Saved data entries:
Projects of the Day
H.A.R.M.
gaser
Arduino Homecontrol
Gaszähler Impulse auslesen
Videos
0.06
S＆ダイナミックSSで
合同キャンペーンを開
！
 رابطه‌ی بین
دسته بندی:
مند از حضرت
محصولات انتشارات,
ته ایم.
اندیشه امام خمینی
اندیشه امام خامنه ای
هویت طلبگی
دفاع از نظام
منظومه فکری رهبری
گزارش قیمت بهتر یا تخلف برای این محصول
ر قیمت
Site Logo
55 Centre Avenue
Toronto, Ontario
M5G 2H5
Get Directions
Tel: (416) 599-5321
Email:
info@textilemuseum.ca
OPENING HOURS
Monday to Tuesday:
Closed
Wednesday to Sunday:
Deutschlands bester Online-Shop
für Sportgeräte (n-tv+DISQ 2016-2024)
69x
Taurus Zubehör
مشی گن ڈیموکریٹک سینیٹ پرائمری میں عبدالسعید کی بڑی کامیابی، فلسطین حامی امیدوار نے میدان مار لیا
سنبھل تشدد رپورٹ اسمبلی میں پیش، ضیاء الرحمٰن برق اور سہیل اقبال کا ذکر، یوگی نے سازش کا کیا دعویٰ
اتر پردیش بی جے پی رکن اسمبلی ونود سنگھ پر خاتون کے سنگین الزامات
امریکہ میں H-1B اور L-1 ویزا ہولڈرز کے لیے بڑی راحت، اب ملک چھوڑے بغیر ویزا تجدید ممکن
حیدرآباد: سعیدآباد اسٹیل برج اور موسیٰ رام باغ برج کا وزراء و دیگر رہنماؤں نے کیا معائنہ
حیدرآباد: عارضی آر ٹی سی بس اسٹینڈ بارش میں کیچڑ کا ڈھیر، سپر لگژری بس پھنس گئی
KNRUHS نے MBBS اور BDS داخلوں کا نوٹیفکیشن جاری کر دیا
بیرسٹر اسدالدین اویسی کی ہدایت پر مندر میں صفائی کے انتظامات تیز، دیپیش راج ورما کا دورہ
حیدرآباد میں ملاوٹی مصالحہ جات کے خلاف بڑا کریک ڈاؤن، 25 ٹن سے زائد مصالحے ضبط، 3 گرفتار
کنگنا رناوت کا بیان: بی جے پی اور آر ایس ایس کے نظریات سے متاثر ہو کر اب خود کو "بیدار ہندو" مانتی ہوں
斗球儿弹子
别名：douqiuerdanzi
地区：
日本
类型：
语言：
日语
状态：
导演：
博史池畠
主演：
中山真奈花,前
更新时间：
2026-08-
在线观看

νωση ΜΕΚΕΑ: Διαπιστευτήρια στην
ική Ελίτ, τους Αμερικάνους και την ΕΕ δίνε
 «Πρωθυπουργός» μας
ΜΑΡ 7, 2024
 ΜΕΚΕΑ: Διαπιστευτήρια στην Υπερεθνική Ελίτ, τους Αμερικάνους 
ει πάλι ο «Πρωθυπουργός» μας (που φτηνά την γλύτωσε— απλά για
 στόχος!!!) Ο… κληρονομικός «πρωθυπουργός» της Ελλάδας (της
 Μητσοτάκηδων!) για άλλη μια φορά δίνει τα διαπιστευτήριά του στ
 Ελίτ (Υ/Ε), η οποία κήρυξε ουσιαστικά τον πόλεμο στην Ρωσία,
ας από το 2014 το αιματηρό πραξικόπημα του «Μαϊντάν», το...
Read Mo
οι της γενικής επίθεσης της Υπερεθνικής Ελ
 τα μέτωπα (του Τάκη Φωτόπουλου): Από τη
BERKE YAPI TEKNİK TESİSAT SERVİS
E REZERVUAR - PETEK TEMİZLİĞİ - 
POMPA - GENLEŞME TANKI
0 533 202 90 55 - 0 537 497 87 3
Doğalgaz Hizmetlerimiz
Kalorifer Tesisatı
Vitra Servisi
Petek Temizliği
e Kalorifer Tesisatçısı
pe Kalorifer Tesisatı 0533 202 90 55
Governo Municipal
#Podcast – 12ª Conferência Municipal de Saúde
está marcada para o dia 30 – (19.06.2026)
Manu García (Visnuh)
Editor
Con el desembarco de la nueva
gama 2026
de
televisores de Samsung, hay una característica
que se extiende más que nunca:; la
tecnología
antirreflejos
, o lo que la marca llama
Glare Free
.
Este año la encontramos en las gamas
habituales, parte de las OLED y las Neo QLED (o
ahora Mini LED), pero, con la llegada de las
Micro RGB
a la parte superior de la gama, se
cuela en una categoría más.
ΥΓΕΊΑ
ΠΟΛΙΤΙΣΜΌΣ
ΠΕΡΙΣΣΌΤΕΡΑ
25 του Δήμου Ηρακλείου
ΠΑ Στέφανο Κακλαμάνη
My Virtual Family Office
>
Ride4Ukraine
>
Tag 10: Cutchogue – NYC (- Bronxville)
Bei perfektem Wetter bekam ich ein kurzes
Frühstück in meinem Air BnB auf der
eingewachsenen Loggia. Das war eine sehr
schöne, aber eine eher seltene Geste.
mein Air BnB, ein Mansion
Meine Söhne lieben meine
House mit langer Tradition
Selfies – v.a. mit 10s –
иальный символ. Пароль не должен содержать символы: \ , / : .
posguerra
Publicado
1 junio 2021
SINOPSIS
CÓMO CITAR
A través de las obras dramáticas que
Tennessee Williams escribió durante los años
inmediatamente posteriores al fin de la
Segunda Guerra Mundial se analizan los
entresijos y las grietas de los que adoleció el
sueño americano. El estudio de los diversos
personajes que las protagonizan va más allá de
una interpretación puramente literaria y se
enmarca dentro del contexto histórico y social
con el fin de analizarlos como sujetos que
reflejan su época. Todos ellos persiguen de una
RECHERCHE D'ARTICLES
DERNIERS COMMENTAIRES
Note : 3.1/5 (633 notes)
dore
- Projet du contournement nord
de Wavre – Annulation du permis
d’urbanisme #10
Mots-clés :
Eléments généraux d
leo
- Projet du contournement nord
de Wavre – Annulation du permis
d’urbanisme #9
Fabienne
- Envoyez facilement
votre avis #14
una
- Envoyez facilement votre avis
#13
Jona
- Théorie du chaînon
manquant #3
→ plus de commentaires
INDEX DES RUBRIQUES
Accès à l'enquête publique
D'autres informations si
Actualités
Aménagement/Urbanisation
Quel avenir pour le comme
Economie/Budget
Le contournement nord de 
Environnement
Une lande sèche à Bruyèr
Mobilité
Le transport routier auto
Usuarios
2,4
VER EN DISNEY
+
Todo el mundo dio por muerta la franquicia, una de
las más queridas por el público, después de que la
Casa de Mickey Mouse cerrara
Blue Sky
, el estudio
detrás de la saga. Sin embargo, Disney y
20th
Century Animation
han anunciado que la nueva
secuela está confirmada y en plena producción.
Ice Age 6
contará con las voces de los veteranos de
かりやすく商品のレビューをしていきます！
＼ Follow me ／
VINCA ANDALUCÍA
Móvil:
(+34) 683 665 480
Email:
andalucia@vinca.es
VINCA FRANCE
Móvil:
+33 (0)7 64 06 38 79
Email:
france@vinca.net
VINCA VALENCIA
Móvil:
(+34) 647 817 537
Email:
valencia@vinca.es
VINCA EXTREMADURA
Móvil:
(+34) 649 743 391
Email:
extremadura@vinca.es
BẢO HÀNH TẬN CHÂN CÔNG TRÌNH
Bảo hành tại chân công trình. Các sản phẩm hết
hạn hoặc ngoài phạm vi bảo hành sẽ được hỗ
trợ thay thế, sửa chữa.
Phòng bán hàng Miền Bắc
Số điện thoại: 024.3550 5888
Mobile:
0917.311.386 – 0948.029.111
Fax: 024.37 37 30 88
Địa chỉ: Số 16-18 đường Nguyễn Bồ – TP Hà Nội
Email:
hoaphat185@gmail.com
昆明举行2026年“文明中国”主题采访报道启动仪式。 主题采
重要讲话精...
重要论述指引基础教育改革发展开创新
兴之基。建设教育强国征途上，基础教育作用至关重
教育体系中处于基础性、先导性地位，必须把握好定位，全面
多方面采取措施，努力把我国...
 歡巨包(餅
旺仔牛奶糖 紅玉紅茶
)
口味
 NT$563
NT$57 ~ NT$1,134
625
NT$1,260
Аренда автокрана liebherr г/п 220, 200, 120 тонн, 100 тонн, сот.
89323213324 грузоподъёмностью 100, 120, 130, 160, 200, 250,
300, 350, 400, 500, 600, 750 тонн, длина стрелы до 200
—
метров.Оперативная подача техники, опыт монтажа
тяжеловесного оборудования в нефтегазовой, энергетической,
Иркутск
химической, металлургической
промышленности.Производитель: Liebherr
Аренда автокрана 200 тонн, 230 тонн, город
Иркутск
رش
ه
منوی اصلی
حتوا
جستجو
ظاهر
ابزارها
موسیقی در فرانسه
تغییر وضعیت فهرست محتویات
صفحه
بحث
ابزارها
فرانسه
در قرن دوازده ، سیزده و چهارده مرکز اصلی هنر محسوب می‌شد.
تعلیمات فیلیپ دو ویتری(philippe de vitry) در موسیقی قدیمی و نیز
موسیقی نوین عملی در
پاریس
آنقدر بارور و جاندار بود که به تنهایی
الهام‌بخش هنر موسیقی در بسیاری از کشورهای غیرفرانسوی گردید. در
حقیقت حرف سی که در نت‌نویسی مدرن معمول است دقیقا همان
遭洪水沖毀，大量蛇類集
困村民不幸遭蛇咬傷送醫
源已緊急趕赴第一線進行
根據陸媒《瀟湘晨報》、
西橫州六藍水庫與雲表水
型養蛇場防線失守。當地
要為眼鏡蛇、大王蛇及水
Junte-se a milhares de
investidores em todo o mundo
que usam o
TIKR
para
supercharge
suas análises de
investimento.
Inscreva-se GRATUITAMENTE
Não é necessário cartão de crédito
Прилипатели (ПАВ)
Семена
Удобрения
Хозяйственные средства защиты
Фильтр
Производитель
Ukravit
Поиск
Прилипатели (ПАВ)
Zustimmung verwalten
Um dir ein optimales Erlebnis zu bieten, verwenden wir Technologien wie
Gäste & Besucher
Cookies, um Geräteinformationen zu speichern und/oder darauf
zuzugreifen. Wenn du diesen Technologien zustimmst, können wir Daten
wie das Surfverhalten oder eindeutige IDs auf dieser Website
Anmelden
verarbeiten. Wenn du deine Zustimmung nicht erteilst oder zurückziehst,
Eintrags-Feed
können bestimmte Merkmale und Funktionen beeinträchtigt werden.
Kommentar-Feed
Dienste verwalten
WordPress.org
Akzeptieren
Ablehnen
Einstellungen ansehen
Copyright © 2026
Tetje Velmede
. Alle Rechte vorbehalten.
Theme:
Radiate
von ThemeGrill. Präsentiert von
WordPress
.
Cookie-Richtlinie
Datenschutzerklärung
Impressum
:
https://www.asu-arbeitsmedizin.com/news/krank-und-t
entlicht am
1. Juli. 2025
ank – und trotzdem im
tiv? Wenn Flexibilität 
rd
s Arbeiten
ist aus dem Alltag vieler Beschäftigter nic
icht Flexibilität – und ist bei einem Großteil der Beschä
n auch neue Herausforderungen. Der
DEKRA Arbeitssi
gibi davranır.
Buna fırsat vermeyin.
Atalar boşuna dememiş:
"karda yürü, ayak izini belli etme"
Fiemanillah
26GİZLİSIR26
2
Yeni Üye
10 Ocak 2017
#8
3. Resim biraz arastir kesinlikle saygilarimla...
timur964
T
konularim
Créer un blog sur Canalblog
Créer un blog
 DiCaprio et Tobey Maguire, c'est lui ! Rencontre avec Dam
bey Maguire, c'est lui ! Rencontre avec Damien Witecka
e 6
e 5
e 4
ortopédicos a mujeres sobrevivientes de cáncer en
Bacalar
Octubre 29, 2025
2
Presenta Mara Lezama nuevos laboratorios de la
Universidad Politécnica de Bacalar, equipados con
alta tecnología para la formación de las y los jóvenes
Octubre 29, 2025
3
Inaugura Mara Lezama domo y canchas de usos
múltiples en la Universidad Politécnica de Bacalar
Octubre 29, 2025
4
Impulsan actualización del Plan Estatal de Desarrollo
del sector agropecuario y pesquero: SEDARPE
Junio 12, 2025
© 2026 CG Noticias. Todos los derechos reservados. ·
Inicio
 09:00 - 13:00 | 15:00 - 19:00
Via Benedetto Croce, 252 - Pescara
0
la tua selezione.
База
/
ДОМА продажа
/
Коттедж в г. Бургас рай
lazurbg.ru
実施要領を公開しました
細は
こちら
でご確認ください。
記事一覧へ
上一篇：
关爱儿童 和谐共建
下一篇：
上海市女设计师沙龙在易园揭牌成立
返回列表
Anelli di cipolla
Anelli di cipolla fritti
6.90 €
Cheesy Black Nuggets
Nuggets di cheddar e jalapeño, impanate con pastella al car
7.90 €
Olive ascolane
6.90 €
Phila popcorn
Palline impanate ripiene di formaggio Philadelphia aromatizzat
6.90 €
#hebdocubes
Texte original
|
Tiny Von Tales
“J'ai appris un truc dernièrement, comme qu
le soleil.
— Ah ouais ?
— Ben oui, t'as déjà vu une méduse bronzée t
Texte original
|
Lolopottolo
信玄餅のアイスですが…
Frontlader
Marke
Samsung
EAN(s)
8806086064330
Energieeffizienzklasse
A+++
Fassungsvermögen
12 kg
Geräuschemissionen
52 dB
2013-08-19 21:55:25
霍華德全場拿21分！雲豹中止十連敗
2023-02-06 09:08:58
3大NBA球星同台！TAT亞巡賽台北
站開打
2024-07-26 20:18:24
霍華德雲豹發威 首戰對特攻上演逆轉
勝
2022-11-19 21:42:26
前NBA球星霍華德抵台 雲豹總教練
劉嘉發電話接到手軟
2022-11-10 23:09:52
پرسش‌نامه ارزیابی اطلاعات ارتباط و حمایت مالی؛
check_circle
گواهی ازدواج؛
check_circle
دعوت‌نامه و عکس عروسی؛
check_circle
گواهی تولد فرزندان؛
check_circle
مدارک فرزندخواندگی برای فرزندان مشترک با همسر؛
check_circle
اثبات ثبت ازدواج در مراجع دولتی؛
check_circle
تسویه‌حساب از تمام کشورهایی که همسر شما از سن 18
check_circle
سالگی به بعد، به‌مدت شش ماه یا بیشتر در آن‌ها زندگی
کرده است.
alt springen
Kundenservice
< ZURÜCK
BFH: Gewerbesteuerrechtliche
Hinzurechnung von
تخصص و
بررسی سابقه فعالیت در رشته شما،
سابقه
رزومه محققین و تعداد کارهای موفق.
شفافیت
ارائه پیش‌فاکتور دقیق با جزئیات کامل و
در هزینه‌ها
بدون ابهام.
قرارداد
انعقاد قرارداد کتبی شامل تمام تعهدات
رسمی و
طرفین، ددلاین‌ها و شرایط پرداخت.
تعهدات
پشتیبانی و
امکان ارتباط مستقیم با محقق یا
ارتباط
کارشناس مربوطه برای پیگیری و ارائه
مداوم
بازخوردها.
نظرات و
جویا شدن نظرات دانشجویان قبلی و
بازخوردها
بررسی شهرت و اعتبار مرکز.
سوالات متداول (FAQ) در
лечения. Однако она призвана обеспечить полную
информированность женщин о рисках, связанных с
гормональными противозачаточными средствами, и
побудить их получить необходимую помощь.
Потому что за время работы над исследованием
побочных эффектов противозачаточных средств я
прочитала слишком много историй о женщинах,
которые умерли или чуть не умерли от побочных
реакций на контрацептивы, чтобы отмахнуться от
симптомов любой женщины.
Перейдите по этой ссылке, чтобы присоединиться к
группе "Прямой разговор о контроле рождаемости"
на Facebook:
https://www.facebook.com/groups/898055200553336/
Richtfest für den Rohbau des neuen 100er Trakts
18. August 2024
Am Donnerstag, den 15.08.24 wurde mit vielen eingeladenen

Exercise prompt
Substitute "Show Map" for "Get Directions" in the lines from the first one up to and including the line with "στόχος!!!) Ο… κληρονομικός". Return those lines with nothing else changed.

Exercise response
Projects of the Day
H.A.R.M.
gaser
Arduino Homecontrol
Gaszähler Impulse auslesen
Videos
0.06
S＆ダイナミックSSで
合同キャンペーンを開
！
 رابطه‌ی بین
دسته بندی:
مند از حضرت
محصولات انتشارات,
ته ایم.
اندیشه امام خمینی
اندیشه امام خامنه ای
هویت طلبگی
دفاع از نظام
منظومه فکری رهبری
گزارش قیمت بهتر یا تخلف برای این محصول
ر قیمت
Site Logo
55 Centre Avenue
Toronto, Ontario
M5G 2H5
Show Map
Tel: (416) 599-5321
Email:
info@textilemuseum.ca
OPENING HOURS
Monday to Tuesday:
Closed
Wednesday to Sunday:
Deutschlands bester Online-Shop
für Sportgeräte (n-tv+DISQ 2016-2024)
69x
Taurus Zubehör
مشی گن ڈیموکریٹک سینیٹ پرائمری میں عبدالسعید کی بڑی کامیابی، فلسطین حامی امیدوار نے میدان مار لیا
سنبھل تشدد رپورٹ اسمبلی میں پیش، ضیاء الرحمٰن برق اور سہیل اقبال کا ذکر، یوگی نے سازش کا کیا دعویٰ
اتر پردیش بی جے پی رکن اسمبلی ونود سنگھ پر خاتون کے سنگین الزامات
امریکہ میں H-1B اور L-1 ویزا ہولڈرز کے لیے بڑی راحت، اب ملک چھوڑے بغیر ویزا تجدید ممکن
حیدرآباد: سعیدآباد اسٹیل برج اور موسیٰ رام باغ برج کا وزراء و دیگر رہنماؤں نے کیا معائنہ
حیدرآباد: عارضی آر ٹی سی بس اسٹینڈ بارش میں کیچڑ کا ڈھیر، سپر لگژری بس پھنس گئی
KNRUHS نے MBBS اور BDS داخلوں کا نوٹیفکیشن جاری کر دیا
بیرسٹر اسدالدین اویسی کی ہدایت پر مندر میں صفائی کے انتظامات تیز، دیپیش راج ورما کا دورہ
حیدرآباد میں ملاوٹی مصالحہ جات کے خلاف بڑا کریک ڈاؤن، 25 ٹن سے زائد مصالحے ضبط، 3 گرفتار
کنگنا رناوت کا بیان: بی جے پی اور آر ایس ایس کے نظریات سے متاثر ہو کر اب خود کو "بیدار ہندو" مانتی ہوں
斗球儿弹子
别名：douqiuerdanzi
地区：
日本
类型：
语言：
日语
状态：
导演：
博史池畠
主演：
中山真奈花,前
更新时间：
2026-08-
在线观看

νωση ΜΕΚΕΑ: Διαπιστευτήρια στην
ική Ελίτ, τους Αμερικάνους και την ΕΕ δίνε
 «Πρωθυπουργός» μας
ΜΑΡ 7, 2024
 ΜΕΚΕΑ: Διαπιστευτήρια στην Υπερεθνική Ελίτ, τους Αμερικάνους 
ει πάλι ο «Πρωθυπουργός» μας (που φτηνά την γλύτωσε— απλά για
 στόχος!!!) Ο… κληρονομικός «πρωθυπουργός» της Ελλάδας (της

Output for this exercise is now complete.